About the Editor

I am Catholic.

In times past, that simple declaration would have been enough to tell you, gentle reader, a great deal about me, your humble writer. It would have given you substantial insight, not merely into various externals of my life, such as my religious habits, the kind of company I prefer to keep, the places I tend to frequent, and my opinions regarding the proper governance of life, both private and public, but also into my very soul, revealing my most fervently held beliefs and my most cherished hopes. By uttering those three simple words, I would have made known to you my deepest love and my most precious treasure: my physical and spiritual incorporation into that perfect society which is none other than the Mystical Body of God the Son, Our Lord, Jesus Christ (miserere nobis), known to the world as the One, Holy, Catholic and Apostolic Church, outside of which there is no salvation. The times, however, have changed. 
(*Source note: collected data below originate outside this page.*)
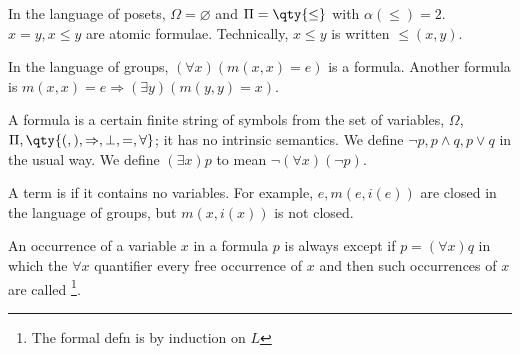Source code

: \begin{example}
    In the language of posets, $\Omega = \varnothing$ and $\Pi = \qty{\leq}$ with $\alpha(\leq) = 2$.
    $x = y, x \leq y$ are atomic formulae.
    Technically, $x \leq y$ is written $\leq(x, y)$.
\end{example}

\begin{example}
    In the language of groups, $(\forall x) (m(x,x) = e)$ is a formula.
    Another formula is $m(x,x) = e \Rightarrow (\exists y) (m(y,y) = x)$.
\end{example}

\begin{remark}
    A formula is a certain finite string of symbols from the set of variables, $\Omega$, $\Pi, \qty{(, ), \implies, \bot, =, \forall}$; it has no intrinsic semantics.
    We define $\neg p, p \wedge q, p \vee q$ in the usual way.
    We define $(\exists x) p$ to mean $\neg(\forall x) (\neg p)$.
\end{remark}

A term is  if it contains no variables.
For example, $e, m(e,i(e))$ are closed in the language of groups, but $m(x,i(x))$ is not closed.

\begin{definition}
    An occurrence of a variable $x$ in a formula $p$ is always  except if $p = (\forall x) q$ in which the $\forall x$ quantifier  every free occurrence of $x$ and then such occurrences of $x$ are called \footnote{The formal defn is by induction on $L$}.
\end{definition}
Today, the once decisive proclamation, "I am Catholic," is frequently used to preface the introduction of any number of ideologies, spiritual or otherwise, the majority of which bear little resemblance to the Catholic Faith as it was taught by the Holy Apostles (orate pro nobis) and as it has been passed down, developed and defended by the infallible Magisterium of the Church over the course of her two-thousand-year history. Indeed, many are those who would lay claim to that most noble heritage while displaying nothing but contempt for the teachings of the Saints, Fathers and Doctors of the Church (orate pro nobis). As a result, a number of qualifiers have made their way into common usage to delineate one 'kind' of Catholic from another 'kind': "traditional," "conservative," "liberal," "progressive," "modernist," "cafeteria," "recovering". Such a thing being a blight in the eyes of Our Lord (John 17:21), I am loath to add a qualifier of my own. Nonetheless, I feel compelled to do so.

If, then, I must qualify my Catholicism, let me be known as a Radical Catholic.

Deus, in adjutorium meum intende: Domine, ad adjuvandum me festina.